Ygrene agreed to a proposed injunction with the FTC and California that would require it to stop violating the FTC Act and California’s unfair competition and false advertising laws. The injunction would require Ygrene to:
- Stop misleading consumers: The regulation would require Ygrene to stop misleading consumers about the transferability of the PACE financing obligation to a new owner in the event of a sale, the impact of the PACE financing on the sale or refinancing of the home, or whether the home will be used as collateral in the PACE financing.
- Keep a close eye on suppliers: Ygrene would have to create a program to closely monitor the actions of suppliers who sell its financial products to ensure that they do not mislead consumers and forge consumer signatures on financial agreements.

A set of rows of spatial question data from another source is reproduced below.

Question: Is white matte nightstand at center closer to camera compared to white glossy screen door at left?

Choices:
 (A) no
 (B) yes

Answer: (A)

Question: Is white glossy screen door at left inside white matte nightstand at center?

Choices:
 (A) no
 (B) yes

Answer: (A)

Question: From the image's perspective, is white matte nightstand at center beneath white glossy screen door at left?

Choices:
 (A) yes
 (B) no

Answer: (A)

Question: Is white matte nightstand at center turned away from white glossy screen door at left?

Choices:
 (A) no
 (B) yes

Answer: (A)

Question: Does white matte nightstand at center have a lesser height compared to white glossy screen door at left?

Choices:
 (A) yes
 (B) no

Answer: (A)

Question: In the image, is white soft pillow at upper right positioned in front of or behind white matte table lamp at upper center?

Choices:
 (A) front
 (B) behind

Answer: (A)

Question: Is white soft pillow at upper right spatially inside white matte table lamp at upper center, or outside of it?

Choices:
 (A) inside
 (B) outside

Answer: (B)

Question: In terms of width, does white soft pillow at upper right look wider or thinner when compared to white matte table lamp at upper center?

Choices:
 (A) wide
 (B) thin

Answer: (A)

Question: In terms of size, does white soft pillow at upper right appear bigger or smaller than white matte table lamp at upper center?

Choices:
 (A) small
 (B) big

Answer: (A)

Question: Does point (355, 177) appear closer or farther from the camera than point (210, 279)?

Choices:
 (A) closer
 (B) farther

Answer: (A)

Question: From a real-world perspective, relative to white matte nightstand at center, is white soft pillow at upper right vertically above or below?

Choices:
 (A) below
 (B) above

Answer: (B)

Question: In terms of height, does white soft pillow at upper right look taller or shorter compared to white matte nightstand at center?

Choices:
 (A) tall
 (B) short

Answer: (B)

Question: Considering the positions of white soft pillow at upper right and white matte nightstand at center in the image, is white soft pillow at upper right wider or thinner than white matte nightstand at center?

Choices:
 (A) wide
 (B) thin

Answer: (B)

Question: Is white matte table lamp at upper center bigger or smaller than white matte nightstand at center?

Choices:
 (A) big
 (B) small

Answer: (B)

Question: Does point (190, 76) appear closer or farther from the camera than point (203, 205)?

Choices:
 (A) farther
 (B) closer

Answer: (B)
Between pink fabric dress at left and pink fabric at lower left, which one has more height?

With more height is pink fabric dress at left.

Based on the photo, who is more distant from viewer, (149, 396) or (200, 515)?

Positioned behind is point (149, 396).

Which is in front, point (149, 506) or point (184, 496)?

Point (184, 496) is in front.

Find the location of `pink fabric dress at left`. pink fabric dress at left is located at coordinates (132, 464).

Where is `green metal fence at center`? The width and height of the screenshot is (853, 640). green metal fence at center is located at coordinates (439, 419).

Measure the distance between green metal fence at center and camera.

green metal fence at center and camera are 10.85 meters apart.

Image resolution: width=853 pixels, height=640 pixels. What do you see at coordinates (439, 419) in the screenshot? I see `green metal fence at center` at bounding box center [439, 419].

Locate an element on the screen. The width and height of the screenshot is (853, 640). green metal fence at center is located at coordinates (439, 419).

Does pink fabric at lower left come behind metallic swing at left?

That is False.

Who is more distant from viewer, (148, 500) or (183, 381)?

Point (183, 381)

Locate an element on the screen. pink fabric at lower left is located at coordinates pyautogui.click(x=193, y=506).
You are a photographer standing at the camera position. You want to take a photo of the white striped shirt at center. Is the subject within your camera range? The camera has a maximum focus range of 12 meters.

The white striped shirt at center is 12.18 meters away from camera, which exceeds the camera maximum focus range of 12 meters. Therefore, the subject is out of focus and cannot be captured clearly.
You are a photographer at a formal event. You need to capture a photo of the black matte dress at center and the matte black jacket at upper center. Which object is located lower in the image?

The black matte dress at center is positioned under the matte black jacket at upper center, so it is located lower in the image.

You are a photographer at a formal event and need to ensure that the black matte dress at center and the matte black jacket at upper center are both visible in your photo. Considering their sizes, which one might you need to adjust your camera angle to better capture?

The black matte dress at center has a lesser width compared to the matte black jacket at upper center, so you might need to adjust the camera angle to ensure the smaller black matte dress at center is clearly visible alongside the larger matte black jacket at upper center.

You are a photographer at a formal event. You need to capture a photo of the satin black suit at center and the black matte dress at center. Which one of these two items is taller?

The regulation would also require Ygrene to investigate and act on consumer complaints against its suppliers.
- Make sure the consumer’s consent is properly obtained: The order would require Ygrene to obtain the consumer’s express informed consent before the consumer’s property is used as collateral to secure PACE financing.
- Carry out a lien release process or provide compensation to consumers: The regulation would require Ygrene to send a survey to consumers with outstanding liens to determine whether the consumer personally signed the financial documents or authorized someone else to sign them. Responses to the Ygrene survey and documentation may be reviewed by the Settlement Administrator. The regulation would require Ygrene to establish a $3 million fund that could be used to release liens placed on consumers’ homes without their consent. If the cost of releasing the liens is less than $3 million, the order would require Ygrene to provide the remaining funds to the FTC to be used to remedy consumers harmed by the practices alleged in the complaint.
The commission voted to authorize the employees to file a grievance and set the final tally 4-0. The FTC filed the complaint and final order/injunction in the U.S. District Court for the Central District of California.
NOTE: The Commission files a complaint when it has “reason to believe” that the named defendants are violating or are about to violate the law and it appears to the Commission that the proceeding is in the public interest. Stipulated final writs/orders have the force of law when approved and signed by a district court judge.